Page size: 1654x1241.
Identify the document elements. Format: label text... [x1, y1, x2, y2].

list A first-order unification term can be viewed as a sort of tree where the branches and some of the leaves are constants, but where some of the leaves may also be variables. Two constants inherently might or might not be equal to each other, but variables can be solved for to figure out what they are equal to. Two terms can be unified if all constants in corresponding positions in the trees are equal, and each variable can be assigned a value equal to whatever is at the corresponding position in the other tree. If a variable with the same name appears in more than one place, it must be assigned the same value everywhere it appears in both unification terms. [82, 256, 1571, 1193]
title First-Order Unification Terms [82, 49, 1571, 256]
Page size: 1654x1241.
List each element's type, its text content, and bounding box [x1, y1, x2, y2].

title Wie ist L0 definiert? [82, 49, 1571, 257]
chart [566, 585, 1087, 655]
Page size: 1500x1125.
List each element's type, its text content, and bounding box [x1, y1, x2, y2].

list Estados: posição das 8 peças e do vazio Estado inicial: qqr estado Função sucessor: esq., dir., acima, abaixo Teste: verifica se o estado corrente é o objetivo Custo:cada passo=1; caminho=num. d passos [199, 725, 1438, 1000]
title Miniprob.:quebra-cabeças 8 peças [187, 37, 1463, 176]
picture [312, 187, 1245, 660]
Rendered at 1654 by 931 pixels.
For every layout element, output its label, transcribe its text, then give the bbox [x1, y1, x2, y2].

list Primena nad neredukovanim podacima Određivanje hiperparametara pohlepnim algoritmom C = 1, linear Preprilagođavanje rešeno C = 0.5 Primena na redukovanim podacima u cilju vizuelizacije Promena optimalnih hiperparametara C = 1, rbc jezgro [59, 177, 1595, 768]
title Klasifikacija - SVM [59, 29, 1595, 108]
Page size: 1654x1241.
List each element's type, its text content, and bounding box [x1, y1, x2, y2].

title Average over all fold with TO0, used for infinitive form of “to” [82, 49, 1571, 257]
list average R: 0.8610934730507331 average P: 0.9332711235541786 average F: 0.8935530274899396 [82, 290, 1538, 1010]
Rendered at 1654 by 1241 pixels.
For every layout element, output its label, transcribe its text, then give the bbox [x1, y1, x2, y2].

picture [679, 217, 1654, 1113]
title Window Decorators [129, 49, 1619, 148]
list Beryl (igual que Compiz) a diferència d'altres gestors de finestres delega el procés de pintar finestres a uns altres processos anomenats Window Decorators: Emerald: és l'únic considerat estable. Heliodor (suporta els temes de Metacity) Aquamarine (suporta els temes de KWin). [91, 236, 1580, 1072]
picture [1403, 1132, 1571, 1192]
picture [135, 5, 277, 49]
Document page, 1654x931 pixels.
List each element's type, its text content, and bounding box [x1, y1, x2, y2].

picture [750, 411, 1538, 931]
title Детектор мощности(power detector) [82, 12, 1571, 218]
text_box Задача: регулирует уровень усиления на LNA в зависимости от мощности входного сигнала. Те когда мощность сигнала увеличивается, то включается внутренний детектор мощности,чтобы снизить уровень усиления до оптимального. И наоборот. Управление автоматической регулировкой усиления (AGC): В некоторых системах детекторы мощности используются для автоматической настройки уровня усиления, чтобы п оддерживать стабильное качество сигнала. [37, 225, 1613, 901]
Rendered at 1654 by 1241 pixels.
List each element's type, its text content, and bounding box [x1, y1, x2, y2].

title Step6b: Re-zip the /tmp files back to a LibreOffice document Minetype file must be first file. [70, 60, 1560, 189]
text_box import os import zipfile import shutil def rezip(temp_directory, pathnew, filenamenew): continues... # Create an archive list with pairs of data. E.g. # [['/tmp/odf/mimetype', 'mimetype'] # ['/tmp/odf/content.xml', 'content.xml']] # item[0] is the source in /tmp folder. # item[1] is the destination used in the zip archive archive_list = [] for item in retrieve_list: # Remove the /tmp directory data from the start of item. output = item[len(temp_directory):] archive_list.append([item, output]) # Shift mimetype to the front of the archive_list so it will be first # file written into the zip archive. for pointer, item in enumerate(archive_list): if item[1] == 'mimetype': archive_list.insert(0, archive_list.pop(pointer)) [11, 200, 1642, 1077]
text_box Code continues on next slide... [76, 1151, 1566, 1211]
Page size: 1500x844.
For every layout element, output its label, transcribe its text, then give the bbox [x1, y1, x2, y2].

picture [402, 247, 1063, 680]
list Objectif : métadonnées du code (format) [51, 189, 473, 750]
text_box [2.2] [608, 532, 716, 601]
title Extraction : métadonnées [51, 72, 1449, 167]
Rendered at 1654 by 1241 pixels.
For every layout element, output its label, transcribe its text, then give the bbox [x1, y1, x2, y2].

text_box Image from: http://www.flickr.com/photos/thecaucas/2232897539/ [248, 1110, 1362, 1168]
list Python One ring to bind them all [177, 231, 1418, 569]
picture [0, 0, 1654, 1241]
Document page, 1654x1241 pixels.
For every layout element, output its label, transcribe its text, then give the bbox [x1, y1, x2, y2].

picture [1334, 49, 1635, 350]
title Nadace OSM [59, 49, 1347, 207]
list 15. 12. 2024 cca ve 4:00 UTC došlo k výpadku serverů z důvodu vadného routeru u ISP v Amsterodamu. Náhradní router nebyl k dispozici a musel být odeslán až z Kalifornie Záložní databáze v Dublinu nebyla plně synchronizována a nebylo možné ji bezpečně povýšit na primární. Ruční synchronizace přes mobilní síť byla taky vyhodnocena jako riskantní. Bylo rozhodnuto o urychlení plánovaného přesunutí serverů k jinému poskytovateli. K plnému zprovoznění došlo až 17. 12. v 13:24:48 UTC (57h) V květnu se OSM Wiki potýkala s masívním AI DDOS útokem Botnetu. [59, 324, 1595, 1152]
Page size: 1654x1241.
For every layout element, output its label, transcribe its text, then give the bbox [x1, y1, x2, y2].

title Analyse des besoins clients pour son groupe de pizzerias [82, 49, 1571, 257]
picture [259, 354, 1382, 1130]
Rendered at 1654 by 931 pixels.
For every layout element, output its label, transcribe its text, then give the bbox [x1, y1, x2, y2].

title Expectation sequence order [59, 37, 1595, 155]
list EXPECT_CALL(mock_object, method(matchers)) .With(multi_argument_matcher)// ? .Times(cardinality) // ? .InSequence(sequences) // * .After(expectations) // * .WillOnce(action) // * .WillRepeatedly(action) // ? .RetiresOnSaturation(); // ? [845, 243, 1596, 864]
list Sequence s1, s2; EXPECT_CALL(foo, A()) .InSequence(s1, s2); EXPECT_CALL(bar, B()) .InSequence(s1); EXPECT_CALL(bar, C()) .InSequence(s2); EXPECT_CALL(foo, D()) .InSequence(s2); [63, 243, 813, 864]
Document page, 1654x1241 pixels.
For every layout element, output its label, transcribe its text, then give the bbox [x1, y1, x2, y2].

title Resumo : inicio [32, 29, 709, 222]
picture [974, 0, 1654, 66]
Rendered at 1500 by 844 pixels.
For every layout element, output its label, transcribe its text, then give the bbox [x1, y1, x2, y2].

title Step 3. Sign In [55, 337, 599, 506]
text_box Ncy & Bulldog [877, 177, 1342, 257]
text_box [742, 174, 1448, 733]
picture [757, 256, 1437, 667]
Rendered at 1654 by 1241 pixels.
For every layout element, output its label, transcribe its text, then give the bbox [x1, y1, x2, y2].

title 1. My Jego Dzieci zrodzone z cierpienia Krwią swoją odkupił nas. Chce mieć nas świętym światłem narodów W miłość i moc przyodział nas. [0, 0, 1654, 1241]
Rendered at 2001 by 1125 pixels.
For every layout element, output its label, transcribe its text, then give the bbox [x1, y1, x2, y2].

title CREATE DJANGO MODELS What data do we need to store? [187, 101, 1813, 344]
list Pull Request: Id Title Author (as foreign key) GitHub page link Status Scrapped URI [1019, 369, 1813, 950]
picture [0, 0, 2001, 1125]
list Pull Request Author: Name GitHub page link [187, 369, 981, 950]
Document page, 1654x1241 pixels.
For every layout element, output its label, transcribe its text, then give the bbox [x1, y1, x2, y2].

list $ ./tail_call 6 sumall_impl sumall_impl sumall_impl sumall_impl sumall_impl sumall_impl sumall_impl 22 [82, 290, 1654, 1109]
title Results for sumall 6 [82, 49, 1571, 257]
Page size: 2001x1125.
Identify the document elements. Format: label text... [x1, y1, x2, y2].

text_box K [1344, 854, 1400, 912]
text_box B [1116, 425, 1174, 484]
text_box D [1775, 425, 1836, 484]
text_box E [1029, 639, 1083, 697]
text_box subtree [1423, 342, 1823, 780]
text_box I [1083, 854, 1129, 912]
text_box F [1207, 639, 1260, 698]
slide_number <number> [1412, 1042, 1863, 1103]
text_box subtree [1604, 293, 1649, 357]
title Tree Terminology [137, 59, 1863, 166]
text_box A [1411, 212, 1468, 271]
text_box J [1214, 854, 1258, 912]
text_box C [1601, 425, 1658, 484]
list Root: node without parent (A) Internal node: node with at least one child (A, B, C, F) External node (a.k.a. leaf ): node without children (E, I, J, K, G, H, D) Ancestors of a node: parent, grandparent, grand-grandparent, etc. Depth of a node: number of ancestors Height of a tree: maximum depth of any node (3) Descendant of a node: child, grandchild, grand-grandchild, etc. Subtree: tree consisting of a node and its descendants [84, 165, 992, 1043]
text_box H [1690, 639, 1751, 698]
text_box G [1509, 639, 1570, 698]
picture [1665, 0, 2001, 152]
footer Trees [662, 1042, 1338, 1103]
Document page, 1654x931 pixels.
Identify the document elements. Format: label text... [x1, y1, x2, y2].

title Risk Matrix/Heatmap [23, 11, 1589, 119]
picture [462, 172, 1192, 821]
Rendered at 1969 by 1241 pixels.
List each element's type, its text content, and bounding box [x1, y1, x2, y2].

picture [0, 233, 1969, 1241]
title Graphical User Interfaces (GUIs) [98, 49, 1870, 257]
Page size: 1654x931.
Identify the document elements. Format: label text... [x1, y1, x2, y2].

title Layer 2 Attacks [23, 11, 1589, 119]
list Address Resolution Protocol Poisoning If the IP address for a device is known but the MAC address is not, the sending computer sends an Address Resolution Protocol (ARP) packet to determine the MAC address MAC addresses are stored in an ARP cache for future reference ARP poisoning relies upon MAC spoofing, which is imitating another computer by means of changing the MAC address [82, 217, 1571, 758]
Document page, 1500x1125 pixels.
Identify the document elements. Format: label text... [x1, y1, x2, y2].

------------

[Set task]:
Reproduce verbatim the rows starting at the line containing "Page size: 2001x1125." and ending at the line containing "title Graphical User", with both of those lines included.

[Output of the task]:
Page size: 2001x1125.
Identify the document elements. Format: label text... [x1, y1, x2, y2].

text_box K [1344, 854, 1400, 912]
text_box B [1116, 425, 1174, 484]
text_box D [1775, 425, 1836, 484]
text_box E [1029, 639, 1083, 697]
text_box subtree [1423, 342, 1823, 780]
text_box I [1083, 854, 1129, 912]
text_box F [1207, 639, 1260, 698]
slide_number <number> [1412, 1042, 1863, 1103]
text_box subtree [1604, 293, 1649, 357]
title Tree Terminology [137, 59, 1863, 166]
text_box A [1411, 212, 1468, 271]
text_box J [1214, 854, 1258, 912]
text_box C [1601, 425, 1658, 484]
list Root: node without parent (A) Internal node: node with at least one child (A, B, C, F) External node (a.k.a. leaf ): node without children (E, I, J, K, G, H, D) Ancestors of a node: parent, grandparent, grand-grandparent, etc. Depth of a node: number of ancestors Height of a tree: maximum depth of any node (3) Descendant of a node: child, grandchild, grand-grandchild, etc. Subtree: tree consisting of a node and its descendants [84, 165, 992, 1043]
text_box H [1690, 639, 1751, 698]
text_box G [1509, 639, 1570, 698]
picture [1665, 0, 2001, 152]
footer Trees [662, 1042, 1338, 1103]
Document page, 1654x931 pixels.
Identify the document elements. Format: label text... [x1, y1, x2, y2].

title Risk Matrix/Heatmap [23, 11, 1589, 119]
picture [462, 172, 1192, 821]
Rendered at 1969 by 1241 pixels.
List each element's type, its text content, and bounding box [x1, y1, x2, y2].

picture [0, 233, 1969, 1241]
title Graphical User Interfaces (GUIs) [98, 49, 1870, 257]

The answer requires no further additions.